Exercise prompt
Beginning with the line that includes "Since our focus" and ending with the last line of the listing below, write out each line exactly, with no other output.

The records
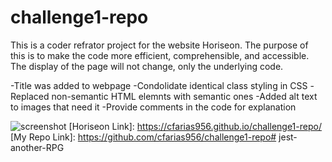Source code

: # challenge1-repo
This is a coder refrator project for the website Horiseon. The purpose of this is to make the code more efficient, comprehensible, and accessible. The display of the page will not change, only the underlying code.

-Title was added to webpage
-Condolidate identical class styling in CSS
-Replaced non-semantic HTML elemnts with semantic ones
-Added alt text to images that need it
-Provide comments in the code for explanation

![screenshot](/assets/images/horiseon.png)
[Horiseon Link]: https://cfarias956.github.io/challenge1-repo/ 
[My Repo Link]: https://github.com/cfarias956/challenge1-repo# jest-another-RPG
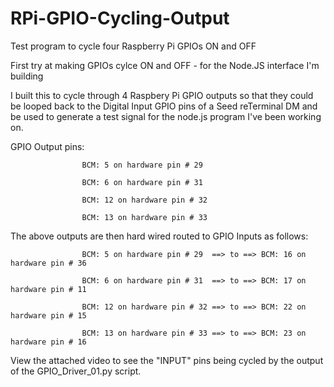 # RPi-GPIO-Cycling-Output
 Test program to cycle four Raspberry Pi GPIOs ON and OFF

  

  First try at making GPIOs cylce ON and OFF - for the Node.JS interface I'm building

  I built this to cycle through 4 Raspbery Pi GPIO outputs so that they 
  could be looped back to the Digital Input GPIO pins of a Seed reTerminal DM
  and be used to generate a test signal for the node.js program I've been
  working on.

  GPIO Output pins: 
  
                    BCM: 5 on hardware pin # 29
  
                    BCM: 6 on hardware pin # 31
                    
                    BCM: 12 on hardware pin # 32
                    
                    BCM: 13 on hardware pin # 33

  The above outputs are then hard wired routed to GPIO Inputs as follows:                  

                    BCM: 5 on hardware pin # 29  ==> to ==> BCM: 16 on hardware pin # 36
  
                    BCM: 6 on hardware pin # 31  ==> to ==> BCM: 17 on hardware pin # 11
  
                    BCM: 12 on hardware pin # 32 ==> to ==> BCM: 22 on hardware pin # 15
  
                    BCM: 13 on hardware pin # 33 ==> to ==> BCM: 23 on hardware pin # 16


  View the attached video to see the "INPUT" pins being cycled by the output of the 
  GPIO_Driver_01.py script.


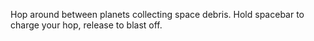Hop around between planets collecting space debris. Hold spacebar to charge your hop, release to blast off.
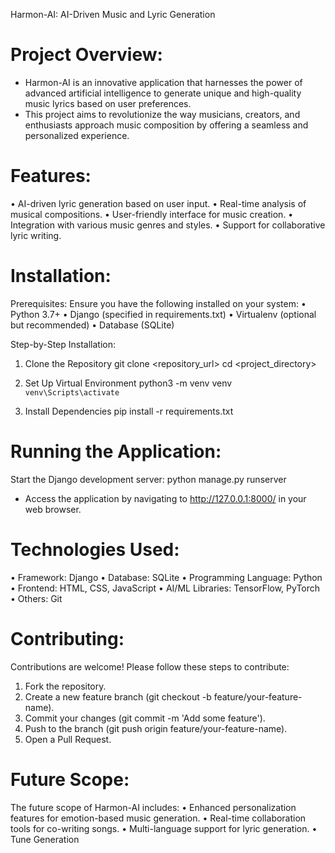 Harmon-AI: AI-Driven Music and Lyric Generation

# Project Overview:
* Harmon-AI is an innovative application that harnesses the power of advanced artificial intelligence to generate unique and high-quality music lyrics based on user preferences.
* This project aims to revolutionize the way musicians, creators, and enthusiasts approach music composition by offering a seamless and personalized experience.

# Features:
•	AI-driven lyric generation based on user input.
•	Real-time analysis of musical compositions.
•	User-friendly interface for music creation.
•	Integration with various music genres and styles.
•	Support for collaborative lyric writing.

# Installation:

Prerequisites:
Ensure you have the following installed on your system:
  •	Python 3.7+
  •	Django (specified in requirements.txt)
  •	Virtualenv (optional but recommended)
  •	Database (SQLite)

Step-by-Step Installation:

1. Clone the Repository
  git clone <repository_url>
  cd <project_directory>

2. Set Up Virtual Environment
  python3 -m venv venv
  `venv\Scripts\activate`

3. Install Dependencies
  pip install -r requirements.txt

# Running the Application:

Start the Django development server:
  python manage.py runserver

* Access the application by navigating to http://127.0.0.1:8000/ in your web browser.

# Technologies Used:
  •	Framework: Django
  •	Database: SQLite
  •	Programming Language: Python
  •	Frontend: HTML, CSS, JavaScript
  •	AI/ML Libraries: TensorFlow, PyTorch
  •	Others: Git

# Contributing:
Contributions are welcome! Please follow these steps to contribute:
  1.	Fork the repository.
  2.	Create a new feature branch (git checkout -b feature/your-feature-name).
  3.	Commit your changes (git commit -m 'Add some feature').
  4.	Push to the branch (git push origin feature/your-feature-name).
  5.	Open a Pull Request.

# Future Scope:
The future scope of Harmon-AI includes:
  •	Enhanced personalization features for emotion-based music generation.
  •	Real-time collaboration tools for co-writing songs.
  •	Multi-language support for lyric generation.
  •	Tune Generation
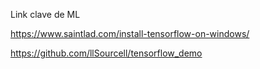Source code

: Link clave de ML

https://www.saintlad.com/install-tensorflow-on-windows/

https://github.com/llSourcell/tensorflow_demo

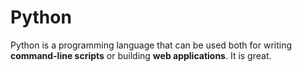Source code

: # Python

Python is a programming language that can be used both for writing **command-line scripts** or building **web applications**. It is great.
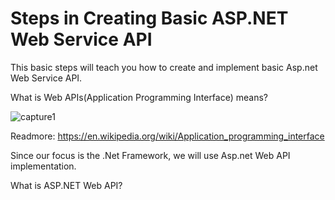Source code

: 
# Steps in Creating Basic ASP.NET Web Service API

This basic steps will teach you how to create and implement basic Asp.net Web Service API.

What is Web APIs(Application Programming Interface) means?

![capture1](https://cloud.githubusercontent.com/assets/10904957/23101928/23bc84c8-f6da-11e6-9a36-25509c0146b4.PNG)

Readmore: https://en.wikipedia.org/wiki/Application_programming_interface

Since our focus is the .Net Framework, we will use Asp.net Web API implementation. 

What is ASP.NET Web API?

Task result
Since our focus is the .Net Framework, we will use Asp.net Web API implementation. 

What is ASP.NET Web API?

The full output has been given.